Haskell Space Leak

2019-04-01 00:37发布

问题:

all.

While trying to solve some programming quiz: https://www.hackerrank.com/challenges/missing-numbers , I came across with space leak.

Main function is difference, which implements multi-set difference. I've found out that List ':' and Triples (,,) kept on heaps with -hT option profiling. However, only big lists are difference's two arguments, and it shrinks as difference keeps on tail recursion. But the memory consumed by lists keeps increasing as program runs.

Triples is ephemeral array structure, used for bookkeeping the count of multiset's each element. But the memory consumed by triples also keeps increasing, and I cannot find out why.

Though I've browsed similar 'space leak' questions in stackoverflow, I couldn't grasp the idea. Surely I have much to study.

I appreciate any comments. Thank you.

p.s) executable is compiled with -O2 switch.

$ ./difference -hT < input04.txt
Stack space overflow: current size 8388608 bytes.
$ ghc --version
The Glorious Glasgow Haskell Compilation System, version 7.6.3

.

import Data.List
import Data.Array

-- array (non-zero-count, start-offset, array_data)
array_size=101

myindex :: Int -> Int -> Int
myindex key offset
    | key >= offset = key - offset
    | otherwise     = key - offset + array_size

mylookup x (_,offset,arr) = arr ! idx
    where idx = myindex x offset

addOrReplace :: Int -> Int -> (Int, Int, Array Int (Int,Int)) -> (Int, Int, Array Int (Int,Int))
addOrReplace key value (count,offset,arr) = (count', offset, arr // [(idx,(key,value))])
    where idx = myindex key offset
          (_,prev_value) = arr ! idx
          count' = case (prev_value, value) of
                      (0,0) -> count
                      (0,_) -> count + 1
                      (_,0) -> count - 1
                      otherwise -> count

difference :: (Int,Int,Array Int (Int,Int)) -> [Int] -> [Int] -> [Int]
difference (count,offset,arr) [] []
    | count == 0 = []
    | otherwise  = [ k | x <- [0..array_size-1], let (k,v) = (arr ! x), v /= 0]
difference m (x:xs) y = difference new_m xs y
    where (_,v) = mylookup x m
          new_m = addOrReplace x (v + 1) m
difference m [] (y:ys) = difference new_m [] ys
    where (_,v) = mylookup y m
          new_m = if v == 0
            then m
            else addOrReplace y (v - 1) m

main = do
    n <- readLn :: IO Int
    pp <- getLine
    m <- readLn :: IO Int
    qq <- getLine
    let p = map (read :: String->Int) . words $ pp
        q = map (read :: String->Int) . words $ qq
        startArray = (0,head q, array (0,100) [(i,(0,0)) | i <- [0..100]] )
    putStrLn . unwords . map show . sort $ difference startArray q p

[EDIT] I seq'ed value and Array thanks to Carl's advice. I attach heap diagram.

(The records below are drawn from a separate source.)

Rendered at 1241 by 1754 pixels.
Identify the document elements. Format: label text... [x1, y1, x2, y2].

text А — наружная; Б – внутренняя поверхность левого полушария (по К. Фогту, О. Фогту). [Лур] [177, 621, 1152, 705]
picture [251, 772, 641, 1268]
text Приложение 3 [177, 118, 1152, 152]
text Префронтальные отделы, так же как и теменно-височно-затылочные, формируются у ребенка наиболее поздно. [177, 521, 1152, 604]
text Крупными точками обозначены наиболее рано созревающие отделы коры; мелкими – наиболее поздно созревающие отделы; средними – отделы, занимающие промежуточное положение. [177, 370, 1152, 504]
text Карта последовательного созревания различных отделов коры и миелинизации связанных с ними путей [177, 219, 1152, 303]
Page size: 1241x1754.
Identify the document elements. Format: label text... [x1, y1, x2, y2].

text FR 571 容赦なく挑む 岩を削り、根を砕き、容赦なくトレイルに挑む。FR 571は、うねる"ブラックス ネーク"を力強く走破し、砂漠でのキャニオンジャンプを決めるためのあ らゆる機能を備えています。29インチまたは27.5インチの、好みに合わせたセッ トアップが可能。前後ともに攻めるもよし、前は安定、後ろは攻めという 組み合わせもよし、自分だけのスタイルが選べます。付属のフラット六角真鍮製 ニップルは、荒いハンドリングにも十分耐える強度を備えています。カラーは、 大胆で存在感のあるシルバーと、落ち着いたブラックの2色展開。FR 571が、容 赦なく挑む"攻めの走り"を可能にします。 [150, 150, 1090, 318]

[original heap profiling] []1

[after seq'ing value v]

difference m (x:xs) y = difference new_m xs y
    where (_,v) = mylookup x m
          new_m = v `seq` addOrReplace x (v + 1) m

[after seq'ing value v and Array]

difference m (x:xs) y = new_m `seq` difference new_m xs y
    where (_,v) = mylookup x m
          new_m = v `seq` addOrReplace x (v + 1) m

回答1:

I see three main problems with this code.

First (and not the cause of the memory use, but definitely the cause of generally poor performance) Array is horrible for this use case. O(1) lookups are useless when updates are O(n).

Speaking of, the values being stored in the Array aren't forced while difference is looping over its first input. They are thunks containing pointers to an unevaluated lookup in the previous version of the array. You can ensure that the value is evaluated at the same time the array is updated, in a variety of ways. When difference loops over its second input, it does this accidentally, in fact, by comparing the value against 0.

Third, difference doesn't even force the evaluation of the new arrays being created while traversing its first argument. Nothing requires the old array to be evaluated during that portion of the loop.

Both of those latter issues need to be resolved to fix the space leak. The first issue doesn't cause a space leak, just much higher overheads than needed.